● **TEXT PROVIDED**
"""

Environment Variables

Configure the worker behavior through these environment variables:

Core Configuration

WHISPER_MODEL_NAME: The Hugging Face model name for Faster Whisper
- Default: "Systran/faster-whisper-large-v1"

Performance Settings

BATCH_SIZE: Number of audio segments processed per batch
- Default: "8"
USE_CPU: Force CPU execution even when GPU is available
- Default: Not set (auto-detect)
- Set to "1" to force CPU usage
DEBUG: Enable detailed debug logging
- Default: "false"
- Set to "true", "1", or "yes" to enable

LiteLLM Integration

Configure these variables to enable translation and hallucination detection:

LITELLM_MODEL: LiteLLM model identifier (required for LiteLLM features)
LITELLM_API_KEY: API key for LiteLLM service (required)
LITELLM_API_BASE: Base URL for LiteLLM API (optional)
LITELLM_API_VERSION: API version for LiteLLM (optional)

Handler API Usage

The worker exposes a single handler that expects a JSON payload.

Input Payload

The input object in the JSON payload contains:

{
    "audio_base_64": "string (optional)",
    "audio": "string (URL, optional)",
    "language": "string (optional, e.g., 'en', 'nl')",
    "hotwords": "string (optional)",
    "enable_timestamps": false,
    "metadata_str": "string (optional)",
    "disable_hallucination_detection": false,
    "disable_translation": false
}

Field Descriptions

audio_base_64 (string, optional): Base64 encoded audio data
audio (string, optional): URL / local path pointing to an audio file
Note: Either audio_base_64 or audio must be provided
language (string, optional): Target language code. If the target language is not the same as the detected language, the transcription will be translated to the target language.
hotwords (string, optional): Comma-separated list of hotwords to help transcribe. Use this to inform the model of proper nouns, technical terms, or other words that are important to the conversation.

"""

● **ENTRIES SHOWN**
"""

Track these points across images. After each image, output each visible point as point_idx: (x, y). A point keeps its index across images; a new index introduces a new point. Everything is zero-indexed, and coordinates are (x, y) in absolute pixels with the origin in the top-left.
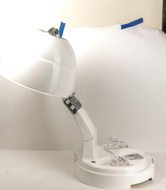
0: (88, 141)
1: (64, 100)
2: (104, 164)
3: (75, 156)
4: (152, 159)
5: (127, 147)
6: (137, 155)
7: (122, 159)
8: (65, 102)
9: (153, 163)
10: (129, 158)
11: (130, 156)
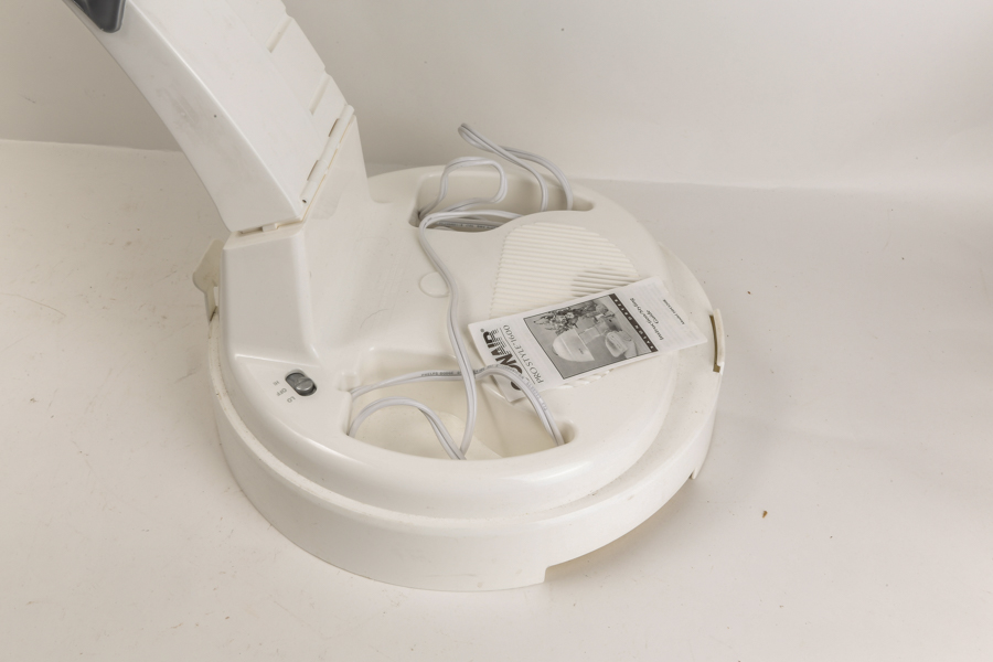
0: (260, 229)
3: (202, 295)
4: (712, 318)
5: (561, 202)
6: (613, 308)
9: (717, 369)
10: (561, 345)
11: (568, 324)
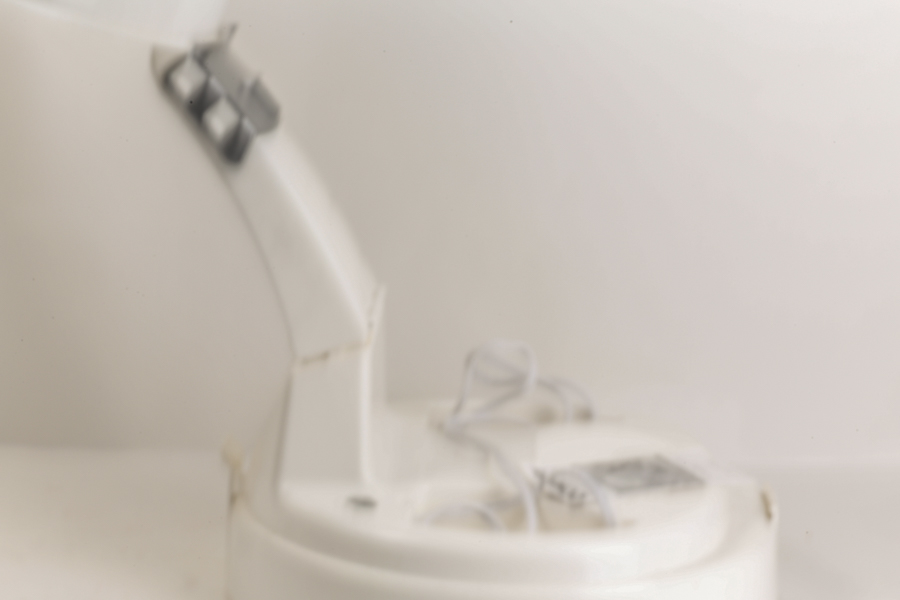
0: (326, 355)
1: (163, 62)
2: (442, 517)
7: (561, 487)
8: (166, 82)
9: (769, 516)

"""
"""

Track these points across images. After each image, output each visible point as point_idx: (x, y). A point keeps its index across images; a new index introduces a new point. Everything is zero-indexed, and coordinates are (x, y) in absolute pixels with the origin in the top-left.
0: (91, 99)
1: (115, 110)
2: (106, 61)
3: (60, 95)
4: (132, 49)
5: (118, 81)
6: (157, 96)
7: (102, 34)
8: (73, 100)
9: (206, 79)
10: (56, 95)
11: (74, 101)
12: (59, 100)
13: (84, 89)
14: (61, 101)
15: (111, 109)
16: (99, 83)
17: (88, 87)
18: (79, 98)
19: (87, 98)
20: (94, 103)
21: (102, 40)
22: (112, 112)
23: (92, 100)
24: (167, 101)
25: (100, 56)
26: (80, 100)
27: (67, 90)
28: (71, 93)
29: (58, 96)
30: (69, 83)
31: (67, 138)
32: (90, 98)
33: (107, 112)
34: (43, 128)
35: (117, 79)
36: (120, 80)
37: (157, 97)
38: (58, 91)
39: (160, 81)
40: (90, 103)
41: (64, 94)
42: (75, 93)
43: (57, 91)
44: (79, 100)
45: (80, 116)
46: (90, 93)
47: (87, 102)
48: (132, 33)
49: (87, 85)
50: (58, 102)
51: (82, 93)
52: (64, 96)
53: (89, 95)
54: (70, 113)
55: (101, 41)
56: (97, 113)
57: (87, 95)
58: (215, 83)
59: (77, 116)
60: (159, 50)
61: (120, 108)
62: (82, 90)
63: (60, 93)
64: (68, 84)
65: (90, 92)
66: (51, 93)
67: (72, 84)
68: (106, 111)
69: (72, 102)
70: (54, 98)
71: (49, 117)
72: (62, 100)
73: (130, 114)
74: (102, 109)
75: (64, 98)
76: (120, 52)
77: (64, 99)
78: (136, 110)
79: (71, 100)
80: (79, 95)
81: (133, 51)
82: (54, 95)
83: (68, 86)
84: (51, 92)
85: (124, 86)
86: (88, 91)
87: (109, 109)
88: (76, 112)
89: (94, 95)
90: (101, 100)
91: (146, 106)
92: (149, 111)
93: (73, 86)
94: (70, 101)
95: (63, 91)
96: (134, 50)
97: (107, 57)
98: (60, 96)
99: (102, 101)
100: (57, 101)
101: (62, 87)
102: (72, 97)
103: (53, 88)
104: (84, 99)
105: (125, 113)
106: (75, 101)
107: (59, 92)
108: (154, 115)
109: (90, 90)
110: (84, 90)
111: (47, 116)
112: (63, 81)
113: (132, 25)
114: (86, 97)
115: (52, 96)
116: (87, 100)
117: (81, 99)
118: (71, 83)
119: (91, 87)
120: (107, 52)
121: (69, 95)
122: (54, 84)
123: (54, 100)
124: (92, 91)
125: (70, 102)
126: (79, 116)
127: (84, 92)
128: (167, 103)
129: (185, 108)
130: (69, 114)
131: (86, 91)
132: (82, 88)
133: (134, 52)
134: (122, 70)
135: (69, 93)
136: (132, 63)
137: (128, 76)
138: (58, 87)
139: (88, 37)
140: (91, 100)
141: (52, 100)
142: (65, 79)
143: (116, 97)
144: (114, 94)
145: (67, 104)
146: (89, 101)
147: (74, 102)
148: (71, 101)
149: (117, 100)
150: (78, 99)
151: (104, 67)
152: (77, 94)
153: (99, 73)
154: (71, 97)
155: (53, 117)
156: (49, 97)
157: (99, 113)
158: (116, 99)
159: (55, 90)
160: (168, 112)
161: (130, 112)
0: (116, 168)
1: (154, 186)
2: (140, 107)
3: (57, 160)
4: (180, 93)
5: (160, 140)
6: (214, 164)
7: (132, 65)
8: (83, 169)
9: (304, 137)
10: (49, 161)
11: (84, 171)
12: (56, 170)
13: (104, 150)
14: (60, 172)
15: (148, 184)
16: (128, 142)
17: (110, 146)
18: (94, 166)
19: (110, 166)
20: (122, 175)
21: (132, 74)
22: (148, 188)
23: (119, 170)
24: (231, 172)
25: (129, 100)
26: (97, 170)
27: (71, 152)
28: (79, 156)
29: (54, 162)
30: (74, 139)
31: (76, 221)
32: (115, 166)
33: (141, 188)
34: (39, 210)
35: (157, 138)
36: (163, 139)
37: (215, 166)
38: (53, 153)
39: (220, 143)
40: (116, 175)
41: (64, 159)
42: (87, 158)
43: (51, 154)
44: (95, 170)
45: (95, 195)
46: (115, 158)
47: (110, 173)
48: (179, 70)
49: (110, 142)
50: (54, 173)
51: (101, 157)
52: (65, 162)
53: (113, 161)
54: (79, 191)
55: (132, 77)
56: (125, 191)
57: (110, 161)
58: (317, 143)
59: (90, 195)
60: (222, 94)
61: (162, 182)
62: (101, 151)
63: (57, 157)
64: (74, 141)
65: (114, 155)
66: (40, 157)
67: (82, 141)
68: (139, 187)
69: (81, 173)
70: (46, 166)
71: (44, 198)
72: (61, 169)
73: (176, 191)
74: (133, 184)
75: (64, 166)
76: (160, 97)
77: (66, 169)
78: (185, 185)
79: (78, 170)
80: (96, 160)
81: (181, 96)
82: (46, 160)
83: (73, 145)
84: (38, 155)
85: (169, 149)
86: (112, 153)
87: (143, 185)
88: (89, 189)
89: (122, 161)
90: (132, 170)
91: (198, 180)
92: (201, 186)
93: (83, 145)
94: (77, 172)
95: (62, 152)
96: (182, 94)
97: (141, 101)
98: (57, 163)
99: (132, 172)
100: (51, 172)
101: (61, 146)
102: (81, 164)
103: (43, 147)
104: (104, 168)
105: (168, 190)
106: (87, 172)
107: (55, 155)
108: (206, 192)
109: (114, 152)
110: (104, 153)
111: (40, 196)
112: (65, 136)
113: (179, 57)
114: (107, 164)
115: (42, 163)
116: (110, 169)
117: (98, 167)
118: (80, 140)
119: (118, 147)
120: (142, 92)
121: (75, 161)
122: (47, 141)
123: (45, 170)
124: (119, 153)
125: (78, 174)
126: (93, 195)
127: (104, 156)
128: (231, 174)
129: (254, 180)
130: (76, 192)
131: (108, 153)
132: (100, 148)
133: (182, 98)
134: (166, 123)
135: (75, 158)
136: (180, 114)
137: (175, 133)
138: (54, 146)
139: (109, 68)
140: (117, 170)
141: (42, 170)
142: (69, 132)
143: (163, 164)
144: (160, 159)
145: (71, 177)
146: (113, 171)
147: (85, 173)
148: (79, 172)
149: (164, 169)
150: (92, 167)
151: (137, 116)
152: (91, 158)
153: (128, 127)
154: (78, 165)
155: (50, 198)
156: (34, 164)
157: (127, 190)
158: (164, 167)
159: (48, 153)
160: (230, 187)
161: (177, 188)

"""
"""

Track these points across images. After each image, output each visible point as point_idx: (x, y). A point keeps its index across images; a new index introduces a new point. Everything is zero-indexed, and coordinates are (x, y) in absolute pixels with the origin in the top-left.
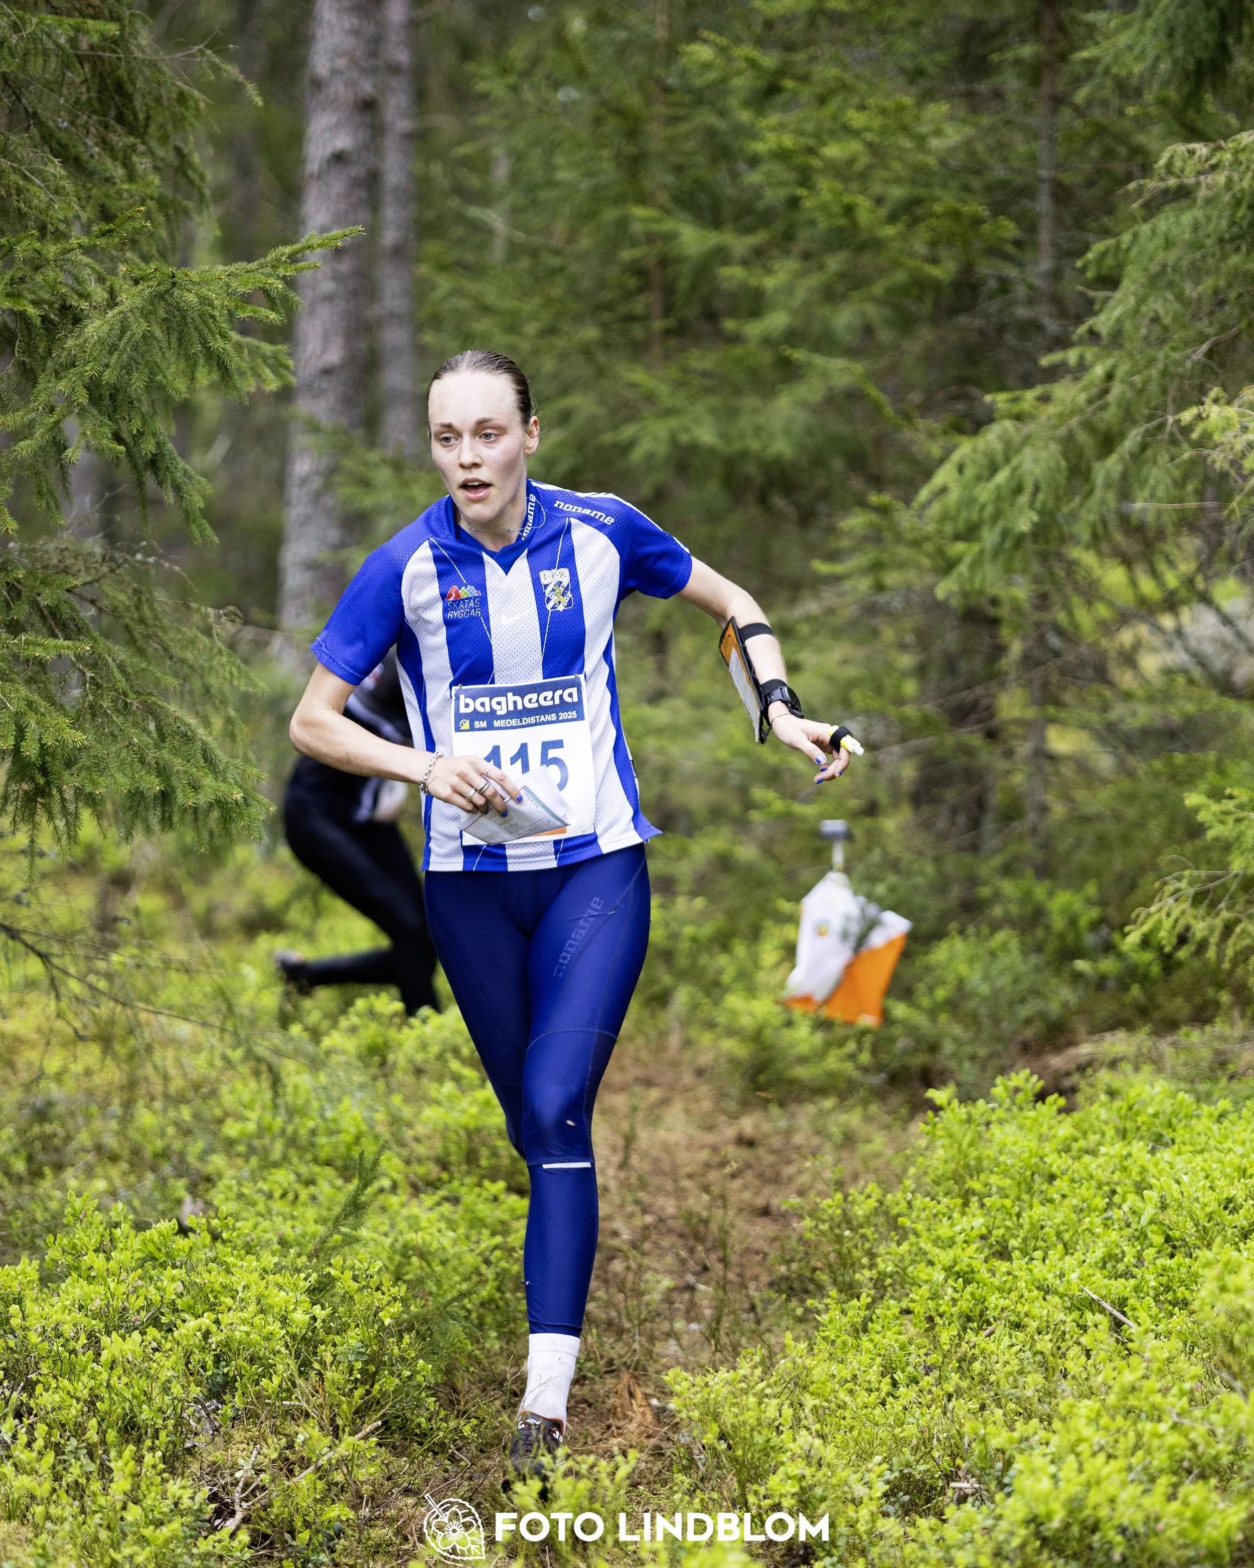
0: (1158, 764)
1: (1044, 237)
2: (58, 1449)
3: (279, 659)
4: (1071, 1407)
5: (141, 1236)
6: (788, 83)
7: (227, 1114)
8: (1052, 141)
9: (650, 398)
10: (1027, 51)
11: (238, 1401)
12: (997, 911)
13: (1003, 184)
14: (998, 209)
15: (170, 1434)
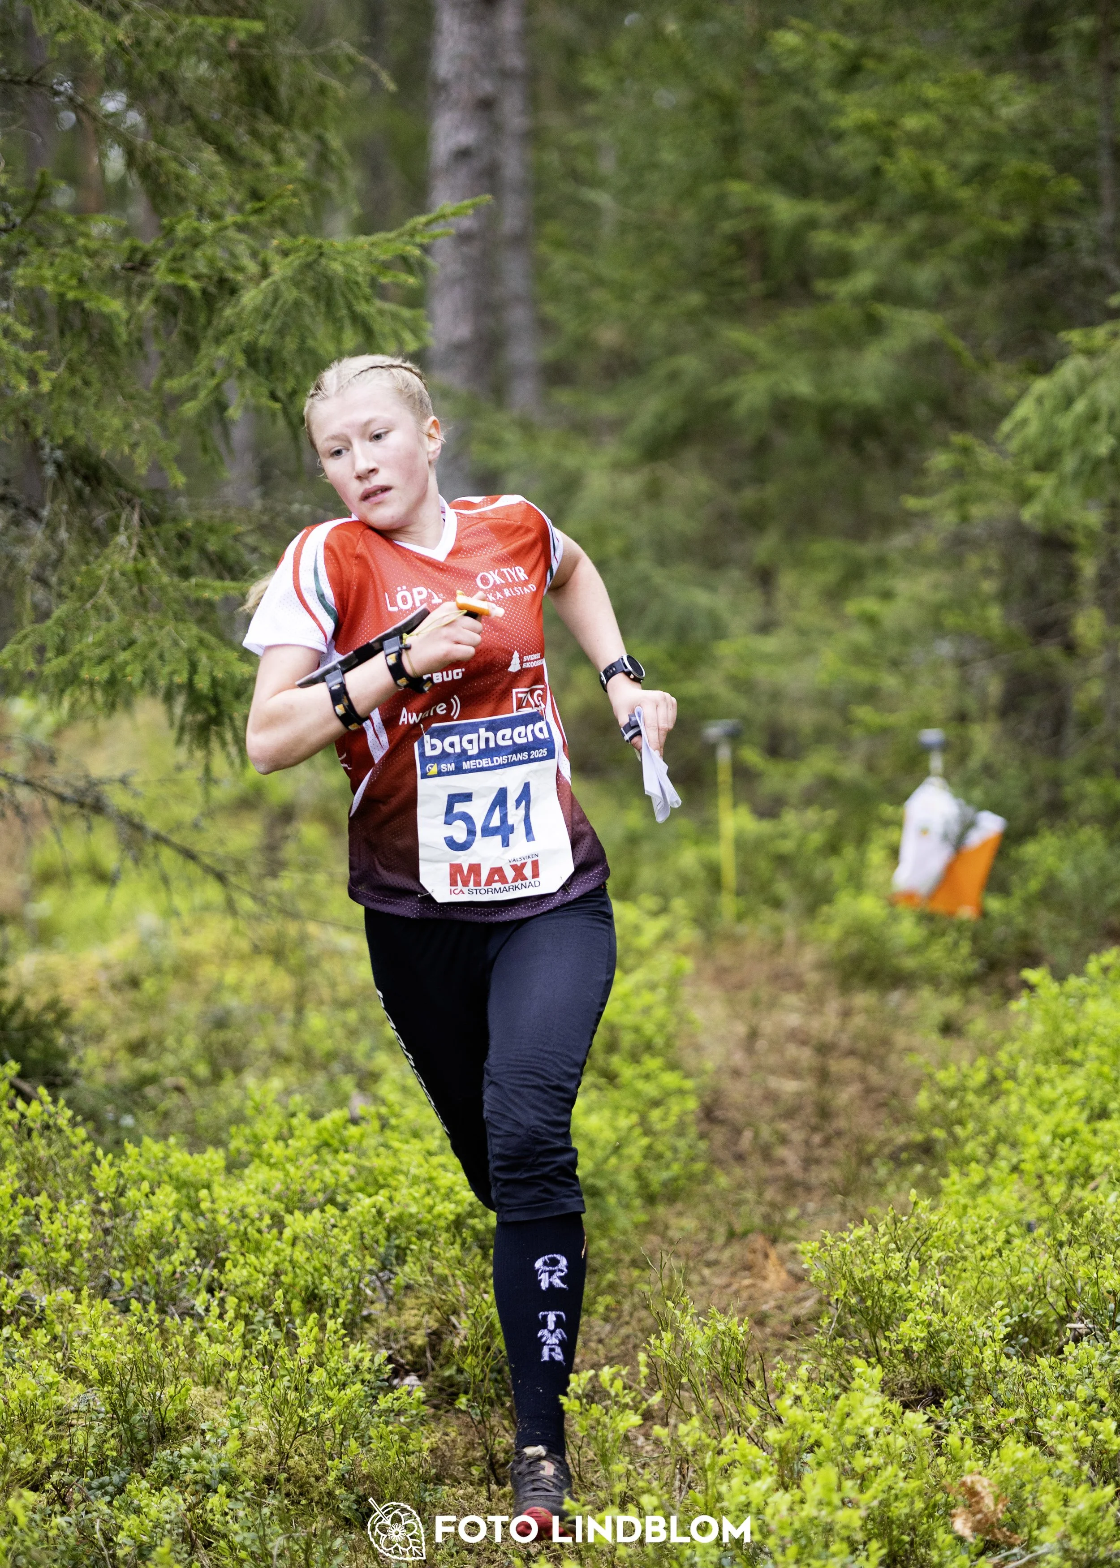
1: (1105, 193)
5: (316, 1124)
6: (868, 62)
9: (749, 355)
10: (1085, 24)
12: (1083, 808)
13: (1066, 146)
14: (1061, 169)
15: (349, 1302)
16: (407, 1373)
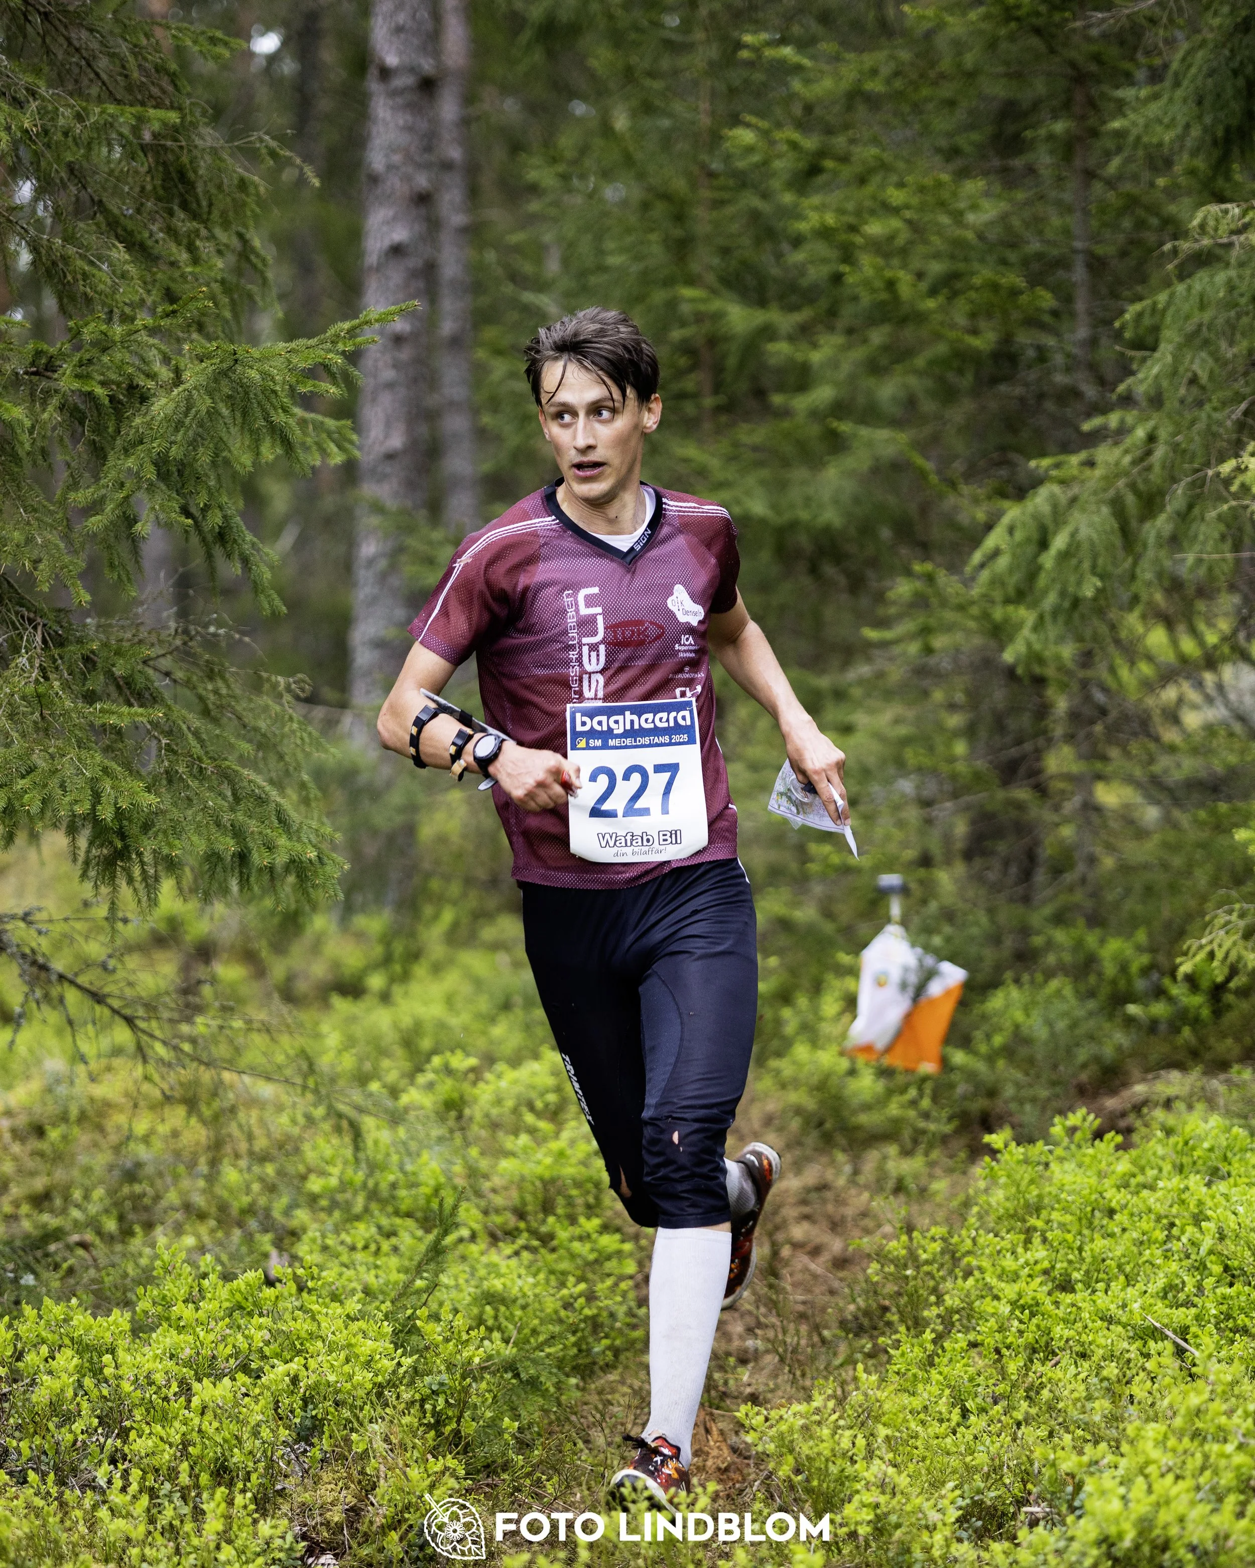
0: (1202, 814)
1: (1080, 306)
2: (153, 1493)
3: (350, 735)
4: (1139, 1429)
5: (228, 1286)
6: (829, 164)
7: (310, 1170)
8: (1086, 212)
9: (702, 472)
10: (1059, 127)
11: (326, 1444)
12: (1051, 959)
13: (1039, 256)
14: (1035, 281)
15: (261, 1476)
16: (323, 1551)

"""

● **STUDY QUESTIONS**
a: Answer these from the worker documentation above, marking each answer (i), (ii), (iii):
(i) What is the default value of BATCH_SIZE?
(ii) What value should USE_CPU be set to in order to force CPU usage?
(iii) Which two input fields must have at least one of them provided?
b: Rewrite the worker documentation from "LiteLLM Integration" up to and including "LiteLLM API (optional)", putting "mandatory" in place of "required".
c: List every environment variable named in the worker documentation.

● **SOLUTIONS TO THE PROBLEMS**
a:
(i) "8"
(ii) "1"
(iii) audio_base_64 or audio

b:
LiteLLM Integration

Configure these variables to enable translation and hallucination detection:

LITELLM_MODEL: LiteLLM model identifier (mandatory for LiteLLM features)
LITELLM_API_KEY: API key for LiteLLM service (mandatory)
LITELLM_API_BASE: Base URL for LiteLLM API (optional)

c:
WHISPER_MODEL_NAME
BATCH_SIZE
USE_CPU
DEBUG
LITELLM_MODEL
LITELLM_API_KEY
LITELLM_API_BASE
LITELLM_API_VERSION